> [Task item a] Retype the records line for line, with no changes.

> [Supplied passage]
%%

Due to the low electronic conductivity of the active material Li₂S, conductive carbon is usually mixed into the composite cathode. The impact of carbon content in composite cathode on electrochemical performance was also discussed. Previously, the carbon content of composite cathode in all-solid-state lithium-sulfur batteries based on Li₂S cathode generally exceeded 20%. However, we found that the utilization rate of Li₂S in composite cathode with higher carbon content was lower. Figure 7a compares the cyclic performance of composite cathode with different carbon content. The composite cathode 75 Li₂S-LPS + 25C shows the lowest capacity of 290.1 mAh g⁻¹, while the 90 Li₂S-LPS + 10C exhibits the highest capacity of 763.8 mAh g⁻¹. Moreover, when the carbon content in composite cathode increases to 30%, the cathode layer will fall off when the battery was assembled by cold pressing. As we all know, sulfide electrolytes have high elasticity, which is also the reason why all-solid-state batteries using sulfide electrolytes can be assembled by cold pressing. However, the elasticity of conductive carbon is lower than that of sulfide electrolyte. Therefore, when a high content of conductive carbon is mixed into the composite cathode, the composite cathode layer prepared by cold pressing can easily be stripped from the electrolyte layer. And when the content of conductive carbon decreases to 5%, the charge-discharge capacity of the composite cathode is almost zero. This is because so little conductive carbon could not build an effective conductive electronic network in the composite cathode.

%%

> [Input material]
%%

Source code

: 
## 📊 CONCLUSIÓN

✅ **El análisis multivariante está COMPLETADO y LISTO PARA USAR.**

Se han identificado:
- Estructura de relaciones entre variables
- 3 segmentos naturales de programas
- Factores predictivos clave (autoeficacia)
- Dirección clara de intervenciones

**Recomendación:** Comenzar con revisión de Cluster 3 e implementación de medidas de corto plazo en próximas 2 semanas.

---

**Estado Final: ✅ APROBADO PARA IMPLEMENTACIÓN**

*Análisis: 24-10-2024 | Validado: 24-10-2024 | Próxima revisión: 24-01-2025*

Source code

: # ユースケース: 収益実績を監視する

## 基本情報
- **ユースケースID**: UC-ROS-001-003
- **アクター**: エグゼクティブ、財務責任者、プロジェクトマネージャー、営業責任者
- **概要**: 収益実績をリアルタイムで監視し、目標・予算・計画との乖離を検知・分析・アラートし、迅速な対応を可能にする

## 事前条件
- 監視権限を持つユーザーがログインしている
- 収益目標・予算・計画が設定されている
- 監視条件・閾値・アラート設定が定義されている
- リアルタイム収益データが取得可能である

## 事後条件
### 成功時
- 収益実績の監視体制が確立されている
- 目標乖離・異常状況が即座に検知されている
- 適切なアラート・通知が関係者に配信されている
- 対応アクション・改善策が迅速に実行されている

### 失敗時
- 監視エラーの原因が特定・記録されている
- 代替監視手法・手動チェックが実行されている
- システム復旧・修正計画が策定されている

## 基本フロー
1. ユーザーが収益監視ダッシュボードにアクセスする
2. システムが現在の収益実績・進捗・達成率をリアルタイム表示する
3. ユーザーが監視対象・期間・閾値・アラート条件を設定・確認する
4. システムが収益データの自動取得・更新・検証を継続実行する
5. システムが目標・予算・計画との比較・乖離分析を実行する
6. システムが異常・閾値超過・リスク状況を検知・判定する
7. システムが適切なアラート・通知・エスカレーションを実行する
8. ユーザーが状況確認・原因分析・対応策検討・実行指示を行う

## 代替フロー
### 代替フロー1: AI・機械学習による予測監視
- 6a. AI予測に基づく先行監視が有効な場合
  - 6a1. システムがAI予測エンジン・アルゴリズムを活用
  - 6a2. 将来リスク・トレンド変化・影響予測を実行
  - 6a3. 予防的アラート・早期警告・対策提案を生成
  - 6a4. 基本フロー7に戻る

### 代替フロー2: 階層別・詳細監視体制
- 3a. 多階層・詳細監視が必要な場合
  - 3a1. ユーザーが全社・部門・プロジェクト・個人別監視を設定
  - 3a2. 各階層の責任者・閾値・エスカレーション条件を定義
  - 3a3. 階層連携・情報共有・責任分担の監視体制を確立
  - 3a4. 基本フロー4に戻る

%%

> [Task item b]
Answer these about the passage on carbon content in Li₂S composite cathodes:
(i) Which composite cathode showed the highest capacity, and what was that capacity?
(ii) What happens to the cathode layer when the carbon content rises to 30% and the battery is assembled by cold pressing?
(iii) What is the charge-discharge capacity when the carbon content drops to 5%?

> [Exercise solution a]
Source code

: 
## 📊 CONCLUSIÓN

✅ **El análisis multivariante está COMPLETADO y LISTO PARA USAR.**

Se han identificado:
- Estructura de relaciones entre variables
- 3 segmentos naturales de programas
- Factores predictivos clave (autoeficacia)
- Dirección clara de intervenciones

**Recomendación:** Comenzar con revisión de Cluster 3 e implementación de medidas de corto plazo en próximas 2 semanas.

---

**Estado Final: ✅ APROBADO PARA IMPLEMENTACIÓN**

*Análisis: 24-10-2024 | Validado: 24-10-2024 | Próxima revisión: 24-01-2025*

Source code

: # ユースケース: 収益実績を監視する

## 基本情報
- **ユースケースID**: UC-ROS-001-003
- **アクター**: エグゼクティブ、財務責任者、プロジェクトマネージャー、営業責任者
- **概要**: 収益実績をリアルタイムで監視し、目標・予算・計画との乖離を検知・分析・アラートし、迅速な対応を可能にする

## 事前条件
- 監視権限を持つユーザーがログインしている
- 収益目標・予算・計画が設定されている
- 監視条件・閾値・アラート設定が定義されている
- リアルタイム収益データが取得可能である

## 事後条件
### 成功時
- 収益実績の監視体制が確立されている
- 目標乖離・異常状況が即座に検知されている
- 適切なアラート・通知が関係者に配信されている
- 対応アクション・改善策が迅速に実行されている

### 失敗時
- 監視エラーの原因が特定・記録されている
- 代替監視手法・手動チェックが実行されている
- システム復旧・修正計画が策定されている

## 基本フロー
1. ユーザーが収益監視ダッシュボードにアクセスする
2. システムが現在の収益実績・進捗・達成率をリアルタイム表示する
3. ユーザーが監視対象・期間・閾値・アラート条件を設定・確認する
4. システムが収益データの自動取得・更新・検証を継続実行する
5. システムが目標・予算・計画との比較・乖離分析を実行する
6. システムが異常・閾値超過・リスク状況を検知・判定する
7. システムが適切なアラート・通知・エスカレーションを実行する
8. ユーザーが状況確認・原因分析・対応策検討・実行指示を行う

## 代替フロー
### 代替フロー1: AI・機械学習による予測監視
- 6a. AI予測に基づく先行監視が有効な場合
  - 6a1. システムがAI予測エンジン・アルゴリズムを活用
  - 6a2. 将来リスク・トレンド変化・影響予測を実行
  - 6a3. 予防的アラート・早期警告・対策提案を生成
  - 6a4. 基本フロー7に戻る

### 代替フロー2: 階層別・詳細監視体制
- 3a. 多階層・詳細監視が必要な場合
  - 3a1. ユーザーが全社・部門・プロジェクト・個人別監視を設定
  - 3a2. 各階層の責任者・閾値・エスカレーション条件を定義
  - 3a3. 階層連携・情報共有・責任分担の監視体制を確立
  - 3a4. 基本フロー4に戻る

> [Exercise solution b]
(i) 90 Li₂S-LPS + 10C, with 763.8 mAh g⁻¹.
(ii) The cathode layer falls off.
(iii) Almost zero.